Pour toute conscience catholique qui s’interroge vis à vis des programmes présentés par les candidats aux prochaines élections présidentielles et législatives, les paroles du Pape peuvent constituer des points de repère sûrs. C’est pourquoi je me permets de les rappeler ici sur notre site diocésain.

† Père Guy-Marie Bagnard
Évêque de Belley-Ars

 

[1] Dans ce passage, le Pape reprenait les éléments de la Note Doctrinale publiée le 24 novembre 2002 par la Congrégation pour la Doctrine de la Foi, dont il était alors le Préfet.
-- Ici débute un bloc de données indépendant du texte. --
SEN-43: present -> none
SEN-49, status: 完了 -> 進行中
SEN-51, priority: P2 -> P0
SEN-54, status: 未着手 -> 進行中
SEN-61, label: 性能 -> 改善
Voici le passage correspondant de la Note Doctrinale qui éclaire le contexte et certains aspects des « points non négociables » :

Si les chrétiens sont tenus « de reconnaître la légitime multiplicité et diversité des options temporelles », ils sont également appelés à s’opposer à une conception du pluralisme marquée par le relativisme moral, qui est nuisible pour la vie démocratique elle-même, celle-ci ayant besoin de fondements vrais et solides, c’est-à-dire de principes éthiques qui, en raison de leur nature et de leur rôle de fondement de la vie sociale, ne sont pas « négociables ». 
(...)

Quand l’action politique est confrontée à des principes moraux qui n’admettent ni dérogation, ni exception, ni aucun compromis, l’engagement des catholiques devient plus évident et se fait lourd de responsabilités. Face à ces exigences éthiques fondamentales auxquelles on ne peut renoncer, les chrétiens doivent en effet savoir qu’est en jeu l’essence de l’ordre moral, qui concerne le bien intégral de la personne.
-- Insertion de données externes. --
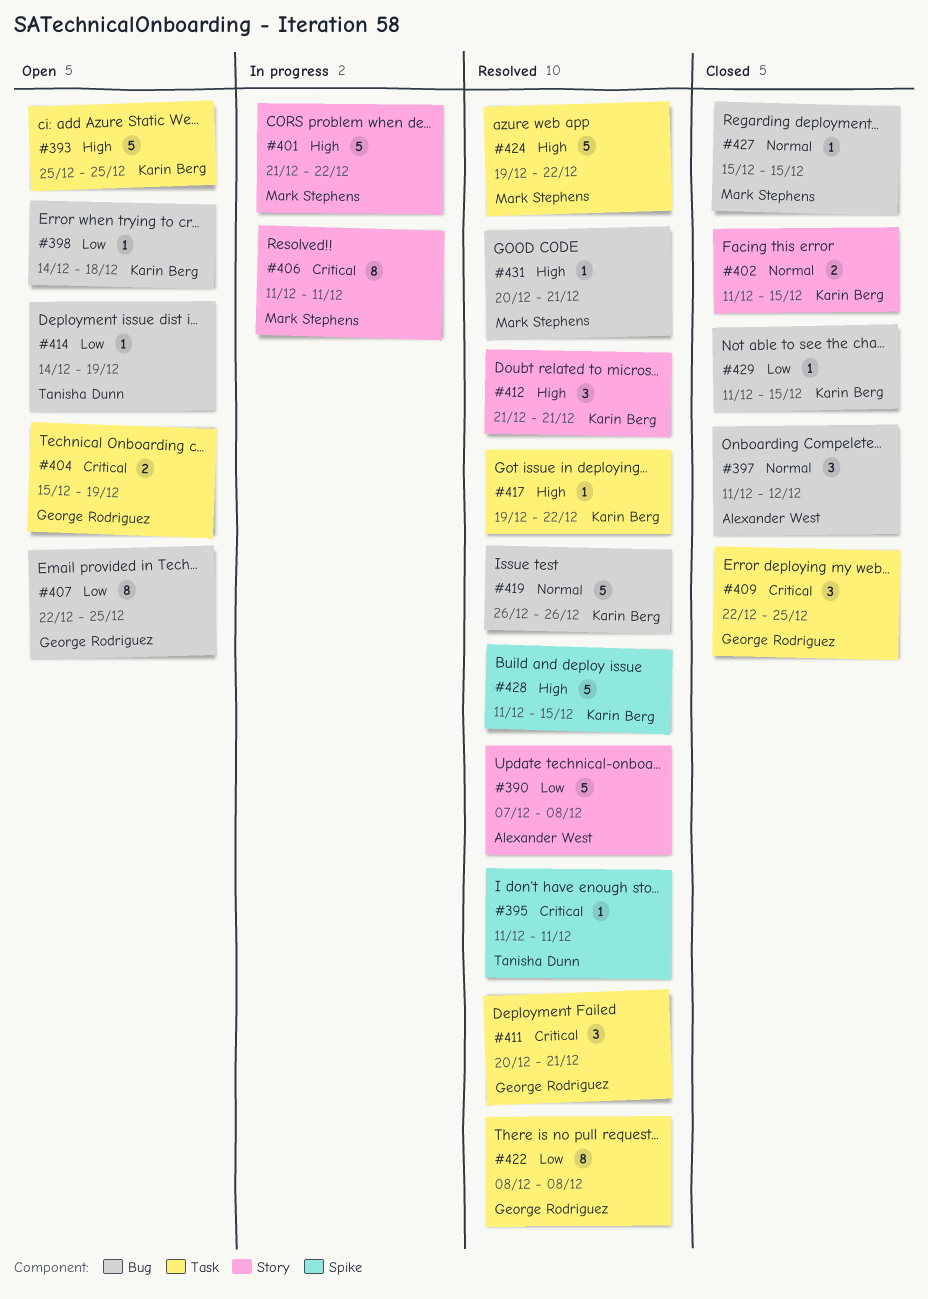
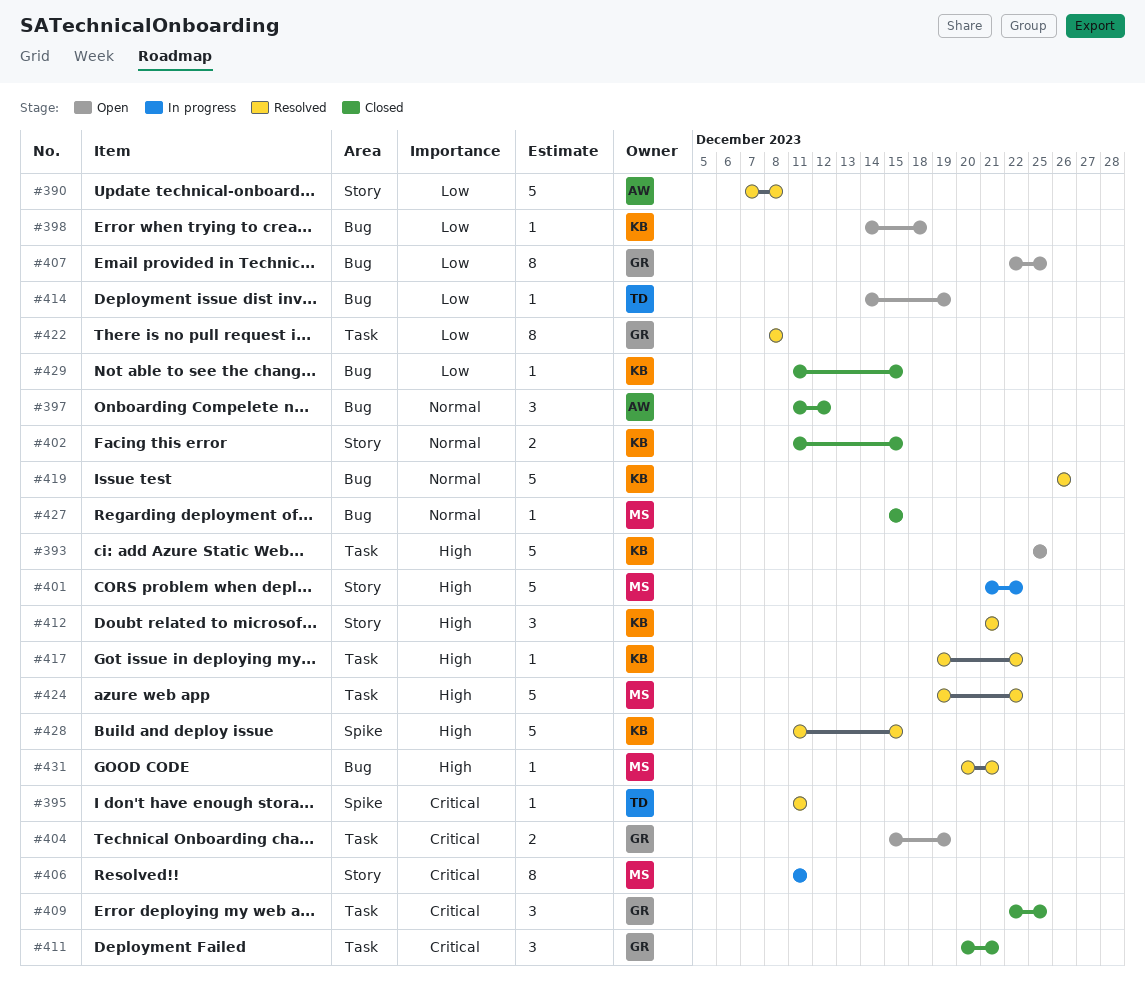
#411, status: Resolved -> Closed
  • Tel est le cas des lois civiles en matière d’avortement et d’euthanasie (à ne pas confondre avec le renoncement à l’acharnement thérapeutique qui, même du point de vue moral, est légitime), qui doivent protéger le droit primordial à la vie, depuis sa conception jusqu’à sa fin naturelle. De la même manière, il faut rappeler le devoir de respecter et de protéger les droits de l’embryon humain.
  • De même, il faut préserver la protection et la promotion de la famille, fondée sur le mariage monogame entre personnes de sexe différent, et protégée dans son unité et sa stabilité, face aux lois modernes sur le divorce : aucune autre forme de vie commune ne peut en aucune manière lui être juridiquement assimilable, ni ne peut recevoir, en tant que telle, une reconnaissance légale.
  • De même, la garantie de liberté d’éducation des enfants est un droit inaliénable des parents, reconnu entre autre par les Déclarations internationales des droits humains.